Find the maximum value of a such that the following statement is true:
If ∣x−8∣<a, then x^2−11x−210<0.
If we would like to satisfy the condition:
x^2−11x−210 < 0,
we need to find the roots of
x^2−11x−210=0.
By factoring, we have
(x-21)(x+10)=0
The leading coefficient (of x^2) is positive, so the curve is concave up.
=> x<0 between -10 and 21.
To find the value of a, we convert the absolute value inequality into two ordinary inequalities as:
x-8<a and 8-x <a
but we need to make sure that both inequalities are satisfied.
Can you take it from here?
Thanks, but how do I find the value of x?
You probably would like to find the value of a.
We established that to satisfy the quadratic inequality
x^2−11x−210 < 0
-10<x<21
Now substitute this interval into each of the two linear inequalities:
x-8<a and 8-x <a
(-10)-8<a => a>-18
8-(-10)<a => a> 18
(21)-8<a => a>13
8-(21)<a => a>-13
To satisfy all four inequalities, we need a>18.

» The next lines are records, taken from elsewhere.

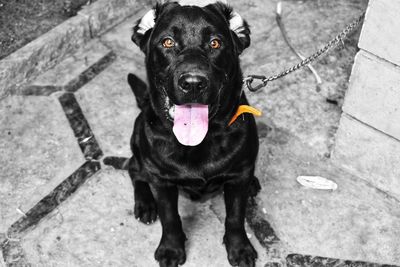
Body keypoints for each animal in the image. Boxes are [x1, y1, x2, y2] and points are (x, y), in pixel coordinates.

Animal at [127, 1, 260, 266]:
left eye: (215, 43)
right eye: (167, 42)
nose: (193, 83)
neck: (198, 142)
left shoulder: (238, 176)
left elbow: (235, 216)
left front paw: (239, 248)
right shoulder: (162, 180)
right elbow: (170, 217)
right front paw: (171, 249)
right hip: (138, 138)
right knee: (133, 168)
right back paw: (145, 203)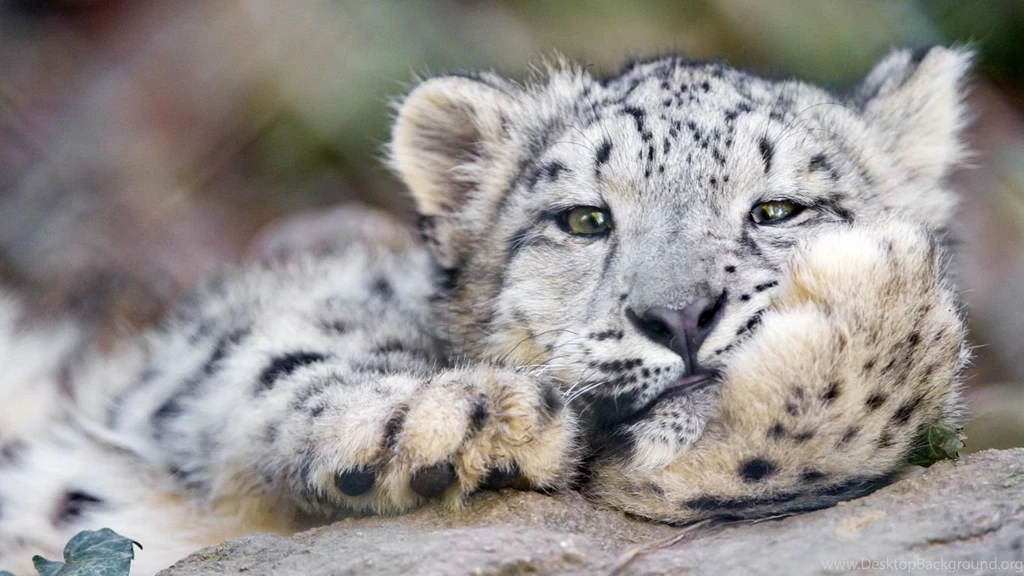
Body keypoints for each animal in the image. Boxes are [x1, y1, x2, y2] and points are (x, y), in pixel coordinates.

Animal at [0, 45, 971, 575]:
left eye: (777, 209)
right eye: (584, 218)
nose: (681, 316)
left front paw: (879, 300)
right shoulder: (215, 345)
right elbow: (276, 355)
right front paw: (451, 421)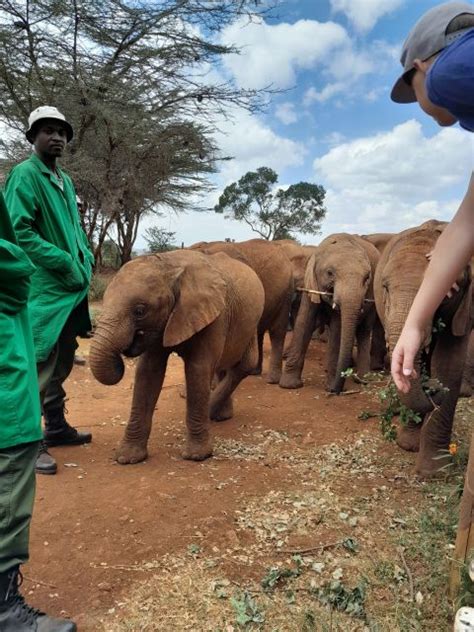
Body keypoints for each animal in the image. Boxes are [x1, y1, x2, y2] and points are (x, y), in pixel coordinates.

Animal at [89, 251, 264, 464]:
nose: (122, 358)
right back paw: (219, 416)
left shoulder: (214, 315)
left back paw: (211, 412)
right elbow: (148, 372)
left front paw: (196, 455)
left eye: (140, 311)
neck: (169, 264)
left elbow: (197, 369)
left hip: (251, 321)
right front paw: (128, 458)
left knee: (243, 364)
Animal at [280, 235, 380, 396]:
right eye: (329, 273)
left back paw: (362, 379)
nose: (336, 391)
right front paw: (289, 385)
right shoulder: (311, 284)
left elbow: (337, 328)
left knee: (364, 331)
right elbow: (304, 321)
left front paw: (331, 386)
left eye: (367, 277)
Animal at [374, 221, 470, 474]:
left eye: (448, 292)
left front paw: (435, 472)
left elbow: (448, 363)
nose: (433, 388)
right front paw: (408, 446)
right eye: (385, 287)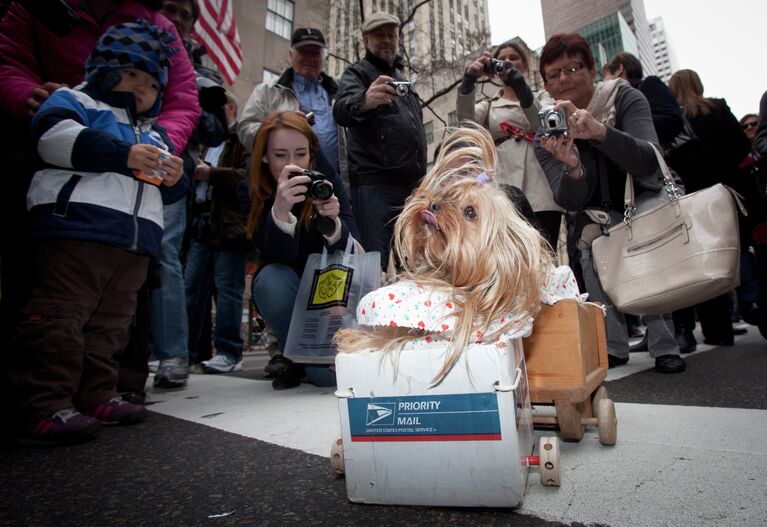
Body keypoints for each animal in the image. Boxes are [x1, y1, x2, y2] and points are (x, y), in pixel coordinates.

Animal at [334, 126, 584, 386]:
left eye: (470, 212)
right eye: (445, 194)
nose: (433, 205)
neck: (453, 274)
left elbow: (398, 338)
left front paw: (355, 338)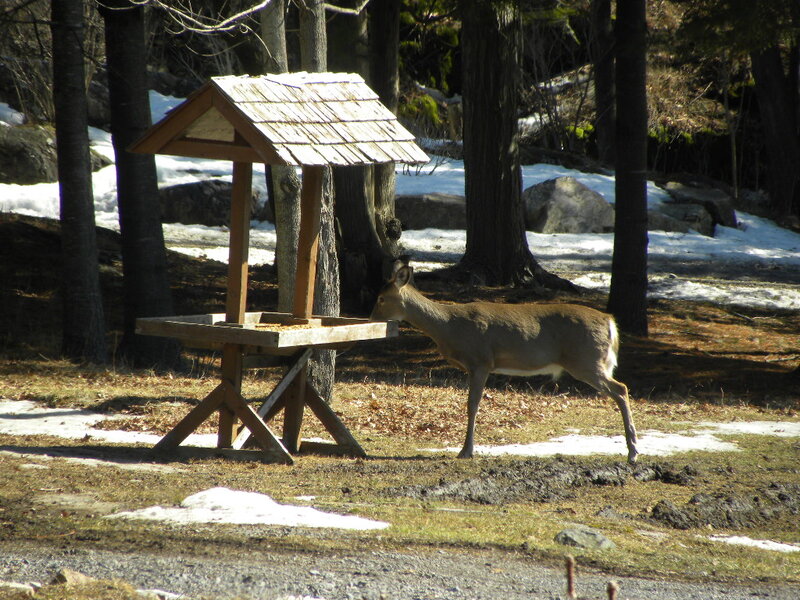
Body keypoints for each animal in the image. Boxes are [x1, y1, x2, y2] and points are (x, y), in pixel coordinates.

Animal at [370, 259, 639, 464]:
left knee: (621, 388)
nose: (371, 317)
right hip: (589, 361)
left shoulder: (481, 360)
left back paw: (633, 451)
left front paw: (466, 451)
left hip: (586, 359)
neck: (449, 327)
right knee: (619, 390)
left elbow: (472, 405)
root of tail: (610, 322)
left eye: (381, 298)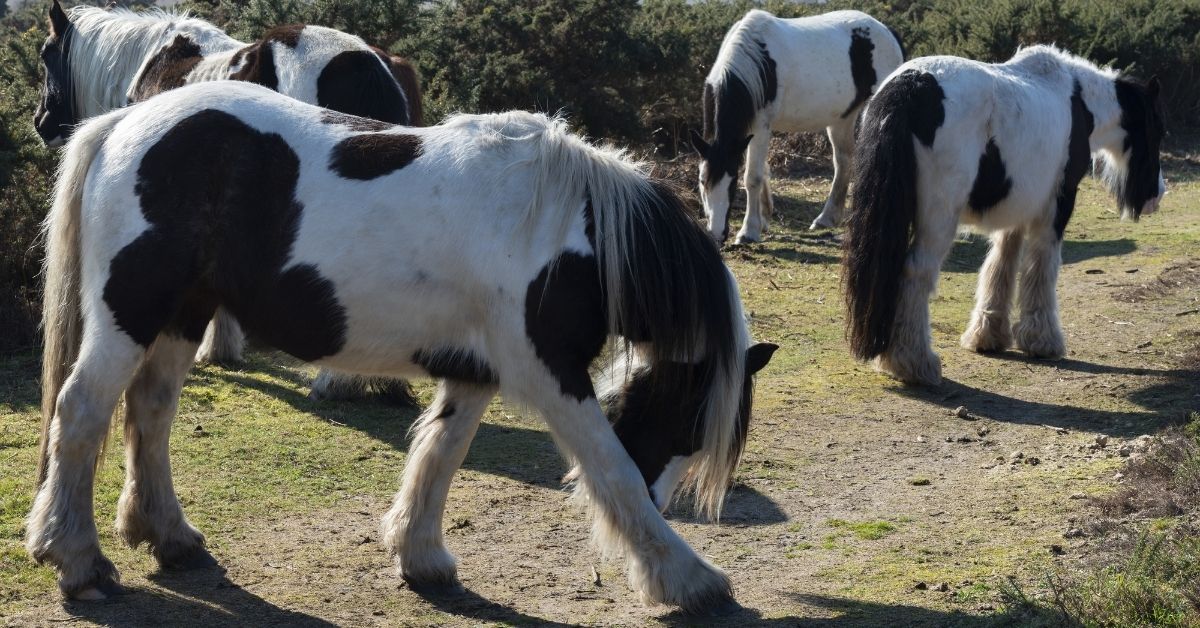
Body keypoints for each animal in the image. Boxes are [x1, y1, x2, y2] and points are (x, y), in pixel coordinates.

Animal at [28, 79, 782, 614]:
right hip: (130, 313)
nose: (664, 498)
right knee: (82, 413)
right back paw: (77, 561)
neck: (572, 231)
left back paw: (168, 536)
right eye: (690, 420)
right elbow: (611, 470)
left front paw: (420, 557)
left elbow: (440, 453)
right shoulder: (551, 375)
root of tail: (124, 124)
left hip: (184, 315)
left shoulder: (475, 371)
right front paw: (687, 578)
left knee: (149, 411)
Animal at [691, 11, 902, 246]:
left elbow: (753, 177)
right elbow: (763, 171)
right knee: (843, 161)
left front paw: (749, 231)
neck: (757, 62)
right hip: (842, 119)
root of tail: (887, 31)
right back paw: (827, 218)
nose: (716, 234)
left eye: (732, 182)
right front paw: (764, 218)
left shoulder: (760, 126)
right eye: (702, 181)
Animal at [844, 45, 1161, 389]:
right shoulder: (1057, 206)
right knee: (916, 273)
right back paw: (914, 363)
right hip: (938, 221)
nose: (1156, 196)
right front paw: (1043, 340)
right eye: (1156, 132)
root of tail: (910, 87)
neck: (1077, 101)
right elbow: (1042, 267)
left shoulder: (1017, 208)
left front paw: (988, 334)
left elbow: (1001, 263)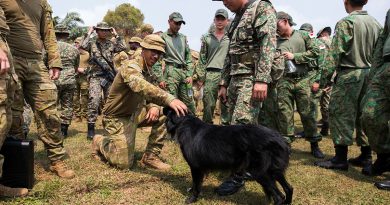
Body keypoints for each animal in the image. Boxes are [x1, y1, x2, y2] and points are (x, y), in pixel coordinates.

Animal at [163, 108, 294, 204]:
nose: (163, 108)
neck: (186, 122)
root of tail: (281, 139)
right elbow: (196, 184)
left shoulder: (195, 167)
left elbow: (196, 185)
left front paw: (192, 199)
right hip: (273, 171)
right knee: (288, 189)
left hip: (261, 173)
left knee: (278, 197)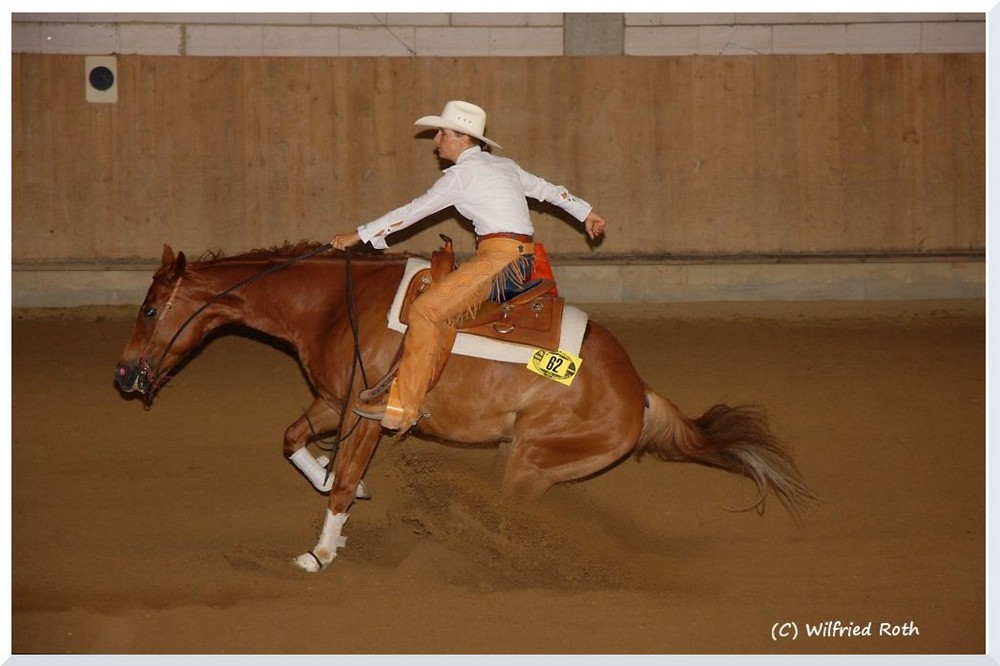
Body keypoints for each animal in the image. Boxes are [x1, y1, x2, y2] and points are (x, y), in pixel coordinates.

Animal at [115, 243, 812, 572]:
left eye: (149, 309)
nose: (122, 375)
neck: (335, 305)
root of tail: (639, 392)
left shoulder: (367, 412)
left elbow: (340, 482)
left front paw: (321, 551)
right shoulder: (332, 403)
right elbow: (293, 441)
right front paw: (344, 492)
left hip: (529, 463)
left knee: (516, 517)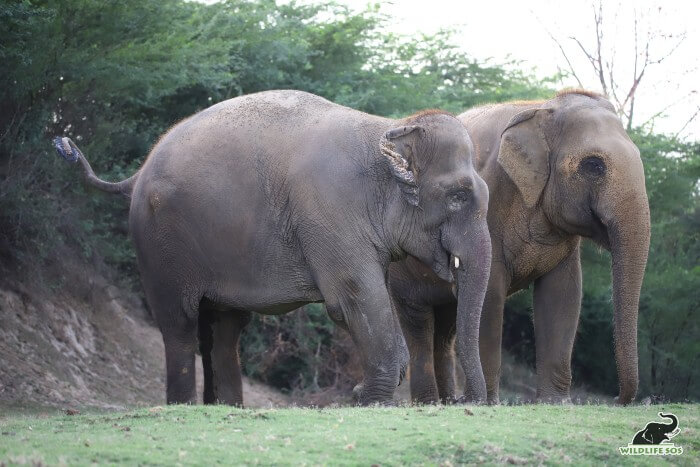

Finally check at least a point between -10 and 21, say 0.
0-8<18, 8-0<18
so a>18, or
a=18 is the maximum value of a for the inequalities to be valid.
Thanks MathMate :)
To find the maximum value of "a" that makes the given statement true, we need to consider the conditions for which the inequality x^2 - 11x - 210 < 0 is satisfied, given that |x - 8| < a.
Let's break this down step by step:
1. Factor the quadratic equation: x^2 - 11x - 210 = (x - 21)(x + 10).
By factoring, we get the roots of the equation, x = 21 and x = -10.
2. Plot the two roots on the number line:
-10 21
We now have two critical points (-10 and 21) on the number line.
3. Find the intervals on the number line:
We need to identify the regions where x^2 - 11x - 210 is negative so that the inequality x^2 - 11x - 210 < 0 holds true.
- Start by examining the interval to the left of -10.
Choosing a test point below -10, let's use x = -20. Replacing x in the equation, we get:
(-20 - 21)(-20 + 10) = (-41)(-10) = 410
Since 410 is positive, we can conclude that x^2 - 11x - 210 is positive for x < -10.
- Next, look at the interval between -10 and 21.
Choosing a test point within the interval, we'll use x = 0. Replacing x in the equation, we get:
(0 - 21)(0 + 10) = (-21)(10) = -210
As -210 is negative, we can conclude that x^2 - 11x - 210 is negative for -10 < x < 21.
- Lastly, we examine the interval to the right of 21.
Choosing a test point above 21, let's use x = 30. Replacing x in the equation, we get:
(30 - 21)(30 + 10) = (9)(40) = 360
Again, we find 360 to be positive, meaning that x^2 - 11x - 210 is positive for x > 21.
4. Combine the intervals:
From step 3, we found that x^2 - 11x - 210 is negative for -10 < x < 21.
Given that |x - 8| < a, we can analyze the intervals for this condition.
Since x = 8 lies within the interval -10 < x < 21, we can see that |x - 8| < a will be satisfied when -10 < x < 21.
To maintain the inequality |x - 8| < a, we need to find the maximum value of "a" that satisfies the interval.
The maximum value of a can then be calculated as the minimum difference between 8 and the endpoints of the interval:
a = min(8 - (-10), 21 - 8)
= min(18, 13)
= 13
Hence, the maximum value of a is 13, which ensures that if |x - 8| < 13, then x^2 - 11x - 210 < 0.